Light burst from his eyes and mouth. Gold fractals spidered across his skin before snapping back into place. Celestials were meant to be immune. They had been forged in Sibelle's light. They could walk through stars.
Yet the radiation had touched him.
Milada's focus faltered.
A vein of molten hydrogen split, and the atmospheric bubble wavered. Diamonds sliced lower, cutting thin scars into distant dunes.
"Ari!" she shouted, forcing the dome back into shape.
"I'm fine," he said, though his voice strained. His glow had dimmed. He folded his arms across his chest as if holding himself together.
"No, you're not."
The storm still raged overhead.
"Go to Millennia," she ordered. "I'll finish here."
"What if it happens again?"
"Then it kills me. Go."
The attempt at humor fell flat.
He hesitated, eyes moving between her and the sky. Then he pressed a kiss to her brow, as he always did, and vanished in a flicker of gold.
Alone, Milada forced herself steady.
She pictured the energy sphere around Tripolis, its edges shimmering like glass. She sealed the seam. She swallowed another jet of radiation. The screams of dissolving matter pounded against her skull.

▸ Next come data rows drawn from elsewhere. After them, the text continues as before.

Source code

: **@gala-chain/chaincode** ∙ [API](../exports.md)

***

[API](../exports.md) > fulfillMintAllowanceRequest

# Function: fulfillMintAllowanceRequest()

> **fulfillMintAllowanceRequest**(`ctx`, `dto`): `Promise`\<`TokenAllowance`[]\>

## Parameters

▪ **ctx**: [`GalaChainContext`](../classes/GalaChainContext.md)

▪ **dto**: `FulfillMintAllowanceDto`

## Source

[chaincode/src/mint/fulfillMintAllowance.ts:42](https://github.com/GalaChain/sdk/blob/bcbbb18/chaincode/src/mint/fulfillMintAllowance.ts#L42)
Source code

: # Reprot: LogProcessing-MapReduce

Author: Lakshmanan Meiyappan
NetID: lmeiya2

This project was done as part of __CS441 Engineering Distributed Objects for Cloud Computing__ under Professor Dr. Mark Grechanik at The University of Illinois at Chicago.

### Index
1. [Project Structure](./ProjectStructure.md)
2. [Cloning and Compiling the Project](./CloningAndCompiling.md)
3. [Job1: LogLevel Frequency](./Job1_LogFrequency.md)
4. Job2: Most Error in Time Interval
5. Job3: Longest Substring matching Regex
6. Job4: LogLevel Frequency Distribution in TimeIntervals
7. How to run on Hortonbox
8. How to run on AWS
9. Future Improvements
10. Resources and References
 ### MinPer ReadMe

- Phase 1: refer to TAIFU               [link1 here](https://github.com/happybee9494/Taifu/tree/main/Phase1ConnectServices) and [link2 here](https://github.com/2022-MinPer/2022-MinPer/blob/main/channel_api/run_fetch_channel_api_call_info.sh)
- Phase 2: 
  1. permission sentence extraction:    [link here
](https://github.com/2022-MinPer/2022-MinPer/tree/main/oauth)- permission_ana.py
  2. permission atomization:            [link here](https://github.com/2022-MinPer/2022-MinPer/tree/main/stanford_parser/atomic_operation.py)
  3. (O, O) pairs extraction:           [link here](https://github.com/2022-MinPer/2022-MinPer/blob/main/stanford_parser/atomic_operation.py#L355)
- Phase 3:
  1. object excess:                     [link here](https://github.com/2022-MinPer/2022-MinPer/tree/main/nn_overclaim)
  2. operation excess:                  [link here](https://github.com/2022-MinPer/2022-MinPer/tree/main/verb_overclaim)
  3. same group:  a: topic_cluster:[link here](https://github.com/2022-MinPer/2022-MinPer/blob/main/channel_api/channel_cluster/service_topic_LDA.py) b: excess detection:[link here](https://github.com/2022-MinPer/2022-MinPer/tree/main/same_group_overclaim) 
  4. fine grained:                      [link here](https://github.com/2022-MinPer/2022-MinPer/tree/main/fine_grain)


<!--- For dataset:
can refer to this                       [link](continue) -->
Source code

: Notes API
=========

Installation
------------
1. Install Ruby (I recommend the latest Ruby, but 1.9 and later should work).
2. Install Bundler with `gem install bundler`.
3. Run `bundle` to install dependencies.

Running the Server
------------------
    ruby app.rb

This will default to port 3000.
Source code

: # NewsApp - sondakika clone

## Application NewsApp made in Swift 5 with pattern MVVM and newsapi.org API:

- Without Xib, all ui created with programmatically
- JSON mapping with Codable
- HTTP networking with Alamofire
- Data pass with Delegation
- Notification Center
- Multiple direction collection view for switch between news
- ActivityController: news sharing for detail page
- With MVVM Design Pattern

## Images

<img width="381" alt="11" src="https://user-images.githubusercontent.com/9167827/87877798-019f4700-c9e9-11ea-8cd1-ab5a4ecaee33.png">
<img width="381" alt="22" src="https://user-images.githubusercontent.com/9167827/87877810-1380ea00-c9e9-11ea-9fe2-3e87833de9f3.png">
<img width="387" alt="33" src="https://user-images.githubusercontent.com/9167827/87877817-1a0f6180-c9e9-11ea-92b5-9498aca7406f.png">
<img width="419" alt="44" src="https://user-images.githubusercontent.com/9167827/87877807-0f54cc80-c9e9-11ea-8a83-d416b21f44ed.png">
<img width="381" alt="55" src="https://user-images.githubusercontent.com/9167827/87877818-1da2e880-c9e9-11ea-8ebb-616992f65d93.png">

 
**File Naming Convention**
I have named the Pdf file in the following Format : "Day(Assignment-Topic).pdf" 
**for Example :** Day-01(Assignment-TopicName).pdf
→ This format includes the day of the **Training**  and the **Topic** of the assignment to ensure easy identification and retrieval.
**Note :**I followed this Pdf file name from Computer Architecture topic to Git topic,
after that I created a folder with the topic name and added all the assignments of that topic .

"Why are you fighting me?" she muttered at the storm.
She held on.
Eventually the storm exhausted itself. The clouds peeled back. The moons drifted away. A thin layer of diamond dust coated the bluff.
Milada sank to the ground, drawing her knees to her chest.
Why had the radiation struck Ari? How had a dome she had shaped a hundred times failed?
She had felt something slip—a minute betrayal from the planet itself.
Tripolis thrived on cruelty.
She had believed she could shield the one she loved from it.
Diamonds began to fall like snow. One landed in her palm, flawless and sharp.
It sliced her skin.
The sting grounded her.
She watched blood bead against crystal, then closed her fist around it and rose to return home.